══ RECORDED DATA ══
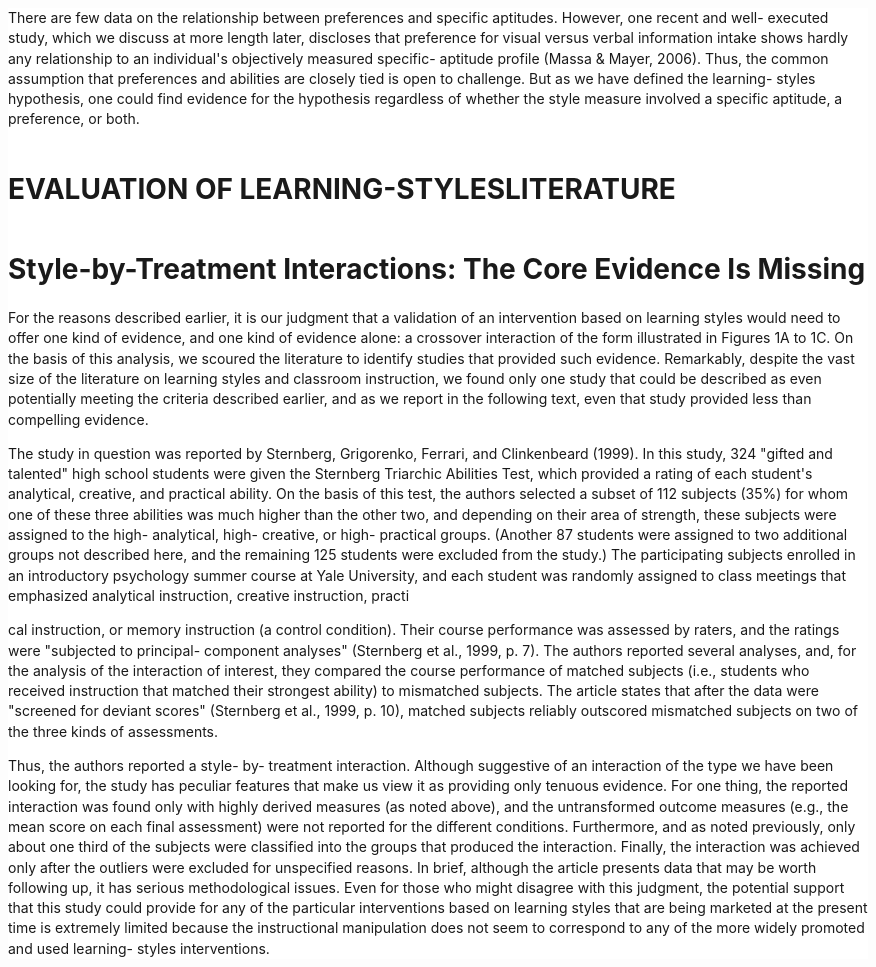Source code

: There are few data on the relationship between preferences and specific aptitudes. However, one recent and well- executed study, which we discuss at more length later, discloses that preference for visual versus verbal information intake shows hardly any relationship to an individual's objectively measured specific- aptitude profile (Massa & Mayer, 2006). Thus, the common assumption that preferences and abilities are closely tied is open to challenge. But as we have defined the learning- styles hypothesis, one could find evidence for the hypothesis regardless of whether the style measure involved a specific aptitude, a preference, or both.

# EVALUATION OF LEARNING-STYLESLITERATURE

# Style-by-Treatment Interactions: The Core Evidence Is Missing

For the reasons described earlier, it is our judgment that a validation of an intervention based on learning styles would need to offer one kind of evidence, and one kind of evidence alone: a crossover interaction of the form illustrated in Figures 1A to 1C. On the basis of this analysis, we scoured the literature to identify studies that provided such evidence. Remarkably, despite the vast size of the literature on learning styles and classroom instruction, we found only one study that could be described as even potentially meeting the criteria described earlier, and as we report in the following text, even that study provided less than compelling evidence.

The study in question was reported by Sternberg, Grigorenko, Ferrari, and Clinkenbeard (1999). In this study, 324 "gifted and talented" high school students were given the Sternberg Triarchic Abilities Test, which provided a rating of each student's analytical, creative, and practical ability. On the basis of this test, the authors selected a subset of 112 subjects (35%) for whom one of these three abilities was much higher than the other two, and depending on their area of strength, these subjects were assigned to the high- analytical, high- creative, or high- practical groups. (Another 87 students were assigned to two additional groups not described here, and the remaining 125 students were excluded from the study.) The participating subjects enrolled in an introductory psychology summer course at Yale University, and each student was randomly assigned to class meetings that emphasized analytical instruction, creative instruction, practi

cal instruction, or memory instruction (a control condition). Their course performance was assessed by raters, and the ratings were "subjected to principal- component analyses" (Sternberg et al., 1999, p. 7). The authors reported several analyses, and, for the analysis of the interaction of interest, they compared the course performance of matched subjects (i.e., students who received instruction that matched their strongest ability) to mismatched subjects. The article states that after the data were "screened for deviant scores" (Sternberg et al., 1999, p. 10), matched subjects reliably outscored mismatched subjects on two of the three kinds of assessments.

Thus, the authors reported a style- by- treatment interaction. Although suggestive of an interaction of the type we have been looking for, the study has peculiar features that make us view it as providing only tenuous evidence. For one thing, the reported interaction was found only with highly derived measures (as noted above), and the untransformed outcome measures (e.g., the mean score on each final assessment) were not reported for the different conditions. Furthermore, and as noted previously, only about one third of the subjects were classified into the groups that produced the interaction. Finally, the interaction was achieved only after the outliers were excluded for unspecified reasons. In brief, although the article presents data that may be worth following up, it has serious methodological issues. Even for those who might disagree with this judgment, the potential support that this study could provide for any of the particular interventions based on learning styles that are being marketed at the present time is extremely limited because the instructional manipulation does not seem to correspond to any of the more widely promoted and used learning- styles interventions.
═══
EXERCISE INSTRUCTIONS
Only the records are wanted, copied exactly, with the pictures dropped.

WORKED SOLUTION
Source code

: There are few data on the relationship between preferences and specific aptitudes. However, one recent and well- executed study, which we discuss at more length later, discloses that preference for visual versus verbal information intake shows hardly any relationship to an individual's objectively measured specific- aptitude profile (Massa & Mayer, 2006). Thus, the common assumption that preferences and abilities are closely tied is open to challenge. But as we have defined the learning- styles hypothesis, one could find evidence for the hypothesis regardless of whether the style measure involved a specific aptitude, a preference, or both.

# EVALUATION OF LEARNING-STYLESLITERATURE

# Style-by-Treatment Interactions: The Core Evidence Is Missing

For the reasons described earlier, it is our judgment that a validation of an intervention based on learning styles would need to offer one kind of evidence, and one kind of evidence alone: a crossover interaction of the form illustrated in Figures 1A to 1C. On the basis of this analysis, we scoured the literature to identify studies that provided such evidence. Remarkably, despite the vast size of the literature on learning styles and classroom instruction, we found only one study that could be described as even potentially meeting the criteria described earlier, and as we report in the following text, even that study provided less than compelling evidence.

The study in question was reported by Sternberg, Grigorenko, Ferrari, and Clinkenbeard (1999). In this study, 324 "gifted and talented" high school students were given the Sternberg Triarchic Abilities Test, which provided a rating of each student's analytical, creative, and practical ability. On the basis of this test, the authors selected a subset of 112 subjects (35%) for whom one of these three abilities was much higher than the other two, and depending on their area of strength, these subjects were assigned to the high- analytical, high- creative, or high- practical groups. (Another 87 students were assigned to two additional groups not described here, and the remaining 125 students were excluded from the study.) The participating subjects enrolled in an introductory psychology summer course at Yale University, and each student was randomly assigned to class meetings that emphasized analytical instruction, creative instruction, practi

cal instruction, or memory instruction (a control condition). Their course performance was assessed by raters, and the ratings were "subjected to principal- component analyses" (Sternberg et al., 1999, p. 7). The authors reported several analyses, and, for the analysis of the interaction of interest, they compared the course performance of matched subjects (i.e., students who received instruction that matched their strongest ability) to mismatched subjects. The article states that after the data were "screened for deviant scores" (Sternberg et al., 1999, p. 10), matched subjects reliably outscored mismatched subjects on two of the three kinds of assessments.

Thus, the authors reported a style- by- treatment interaction. Although suggestive of an interaction of the type we have been looking for, the study has peculiar features that make us view it as providing only tenuous evidence. For one thing, the reported interaction was found only with highly derived measures (as noted above), and the untransformed outcome measures (e.g., the mean score on each final assessment) were not reported for the different conditions. Furthermore, and as noted previously, only about one third of the subjects were classified into the groups that produced the interaction. Finally, the interaction was achieved only after the outliers were excluded for unspecified reasons. In brief, although the article presents data that may be worth following up, it has serious methodological issues. Even for those who might disagree with this judgment, the potential support that this study could provide for any of the particular interventions based on learning styles that are being marketed at the present time is extremely limited because the instructional manipulation does not seem to correspond to any of the more widely promoted and used learning- styles interventions.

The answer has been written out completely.